The NFLPA voted Friday to accept a new policy that would implement testing for human growth hormone and significantly increase the threshold for positive marijuana tests.
But despite the union's approval, the deal still had not been finalized due to "significant unresolved issues," according to NFL spokesman Greg Aiello.
"We have not yet reached an agreement with the union," Aiello said Friday. "There continue to be significant unresolved issues."
An agreement needed to be in place by Saturday's 4 p.m. ET roster deadline in order for Welker and Dallas Cowboys cornerback Orlando Scandrick, who both received four-game suspensions, to play in Week 2.
"We hope to have final agreements, including effective date for players with adjusted discipline, very soon," the NFLPA said in a statement released earlier Saturday.
Coach John Fox and quarterback Peyton Manning were among the many members of the Broncos who had hoped Welker would play in Sunday's showdown against the AFC West rival Kansas City Chiefs. Denver even left an opening on its 53-man roster for Welker, who also had been attempting to return from a concussion suffered in the preseason.
Testing for HGH was originally agreed upon in 2011, but the players have balked at the science in the testing and the appeals process for positive tests. If the proposal they voted on Friday is put into action, testing would begin for this season.
The player reps also approved an increase for the threshold for positive marijuana tests from 15 nanograms per milliliter to 35 ng/ml.

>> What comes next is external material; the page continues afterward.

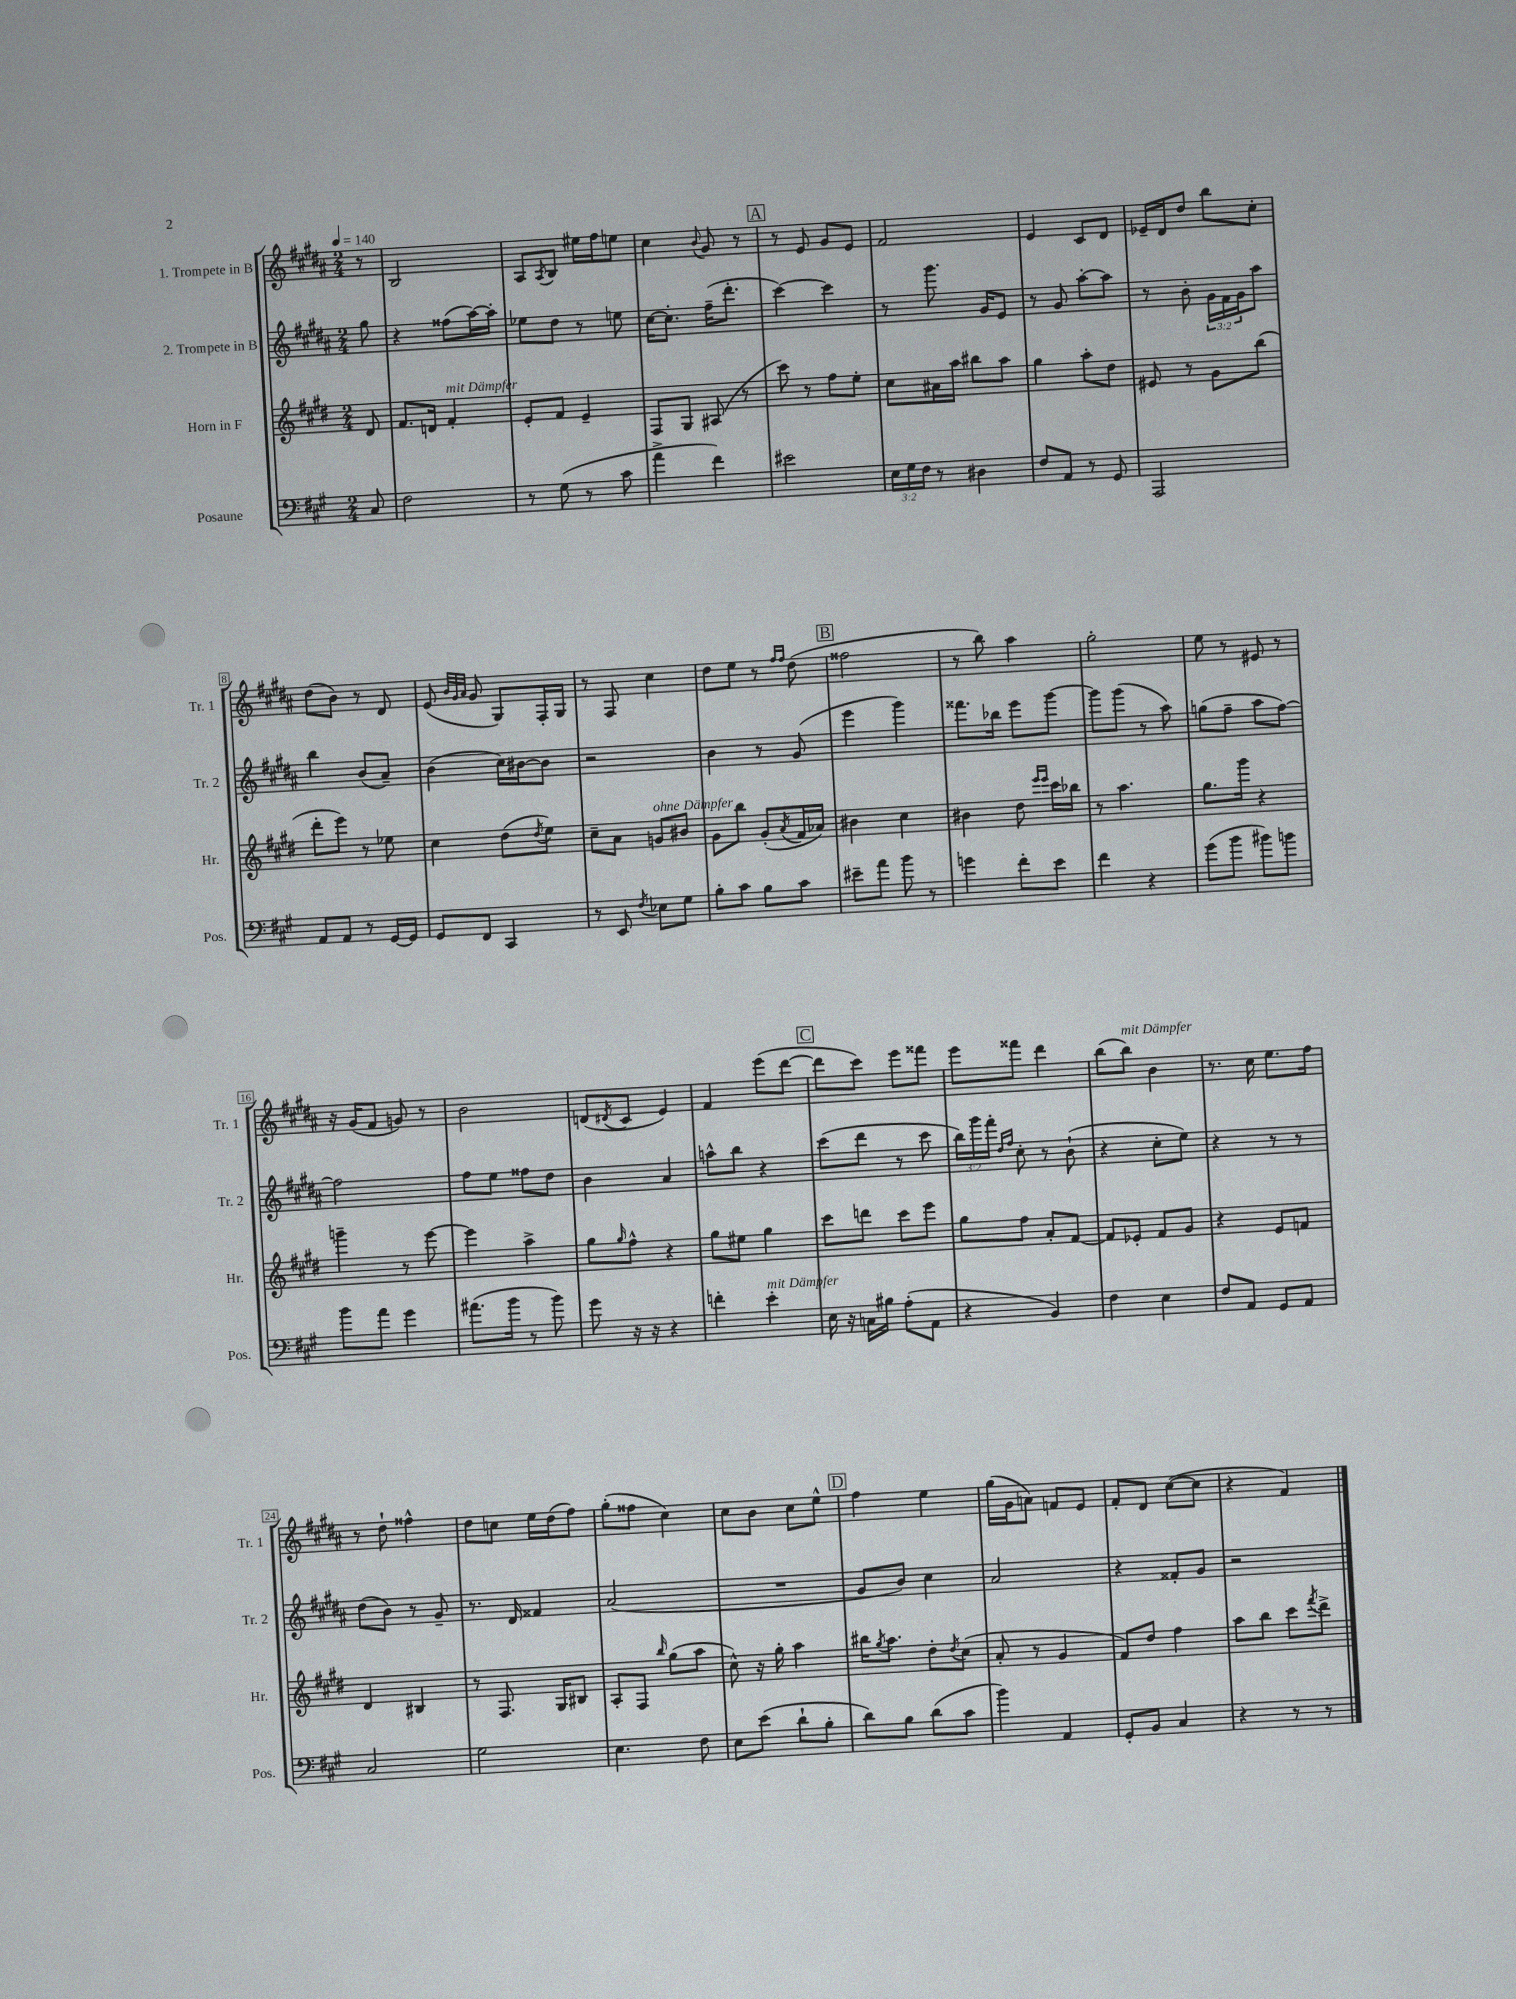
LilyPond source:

Overall changes are retroactive for players suspended under previous policies, as well as for those in the appeal process. Those players, including Welker, Scandrick and Cleveland Browns receiver Josh Gordon (suspended for the season) are subject to standards of the new policies.
Welker and Scandrick both were suspended for amphetamine use in the offseason, but punishment for that is being switched from the performance enhancers policy to the substance abuse program -- except for in-season violations. A two-game suspension would be issued for a player convicted of driving under the influence. But an NFL proposal to immediately suspend a player, owner, coach, team executive or league employee for a DUI arrest was rejected by the union.
ESPN NFL Insider Chris Mortensen and The Associated Press contributed to this report.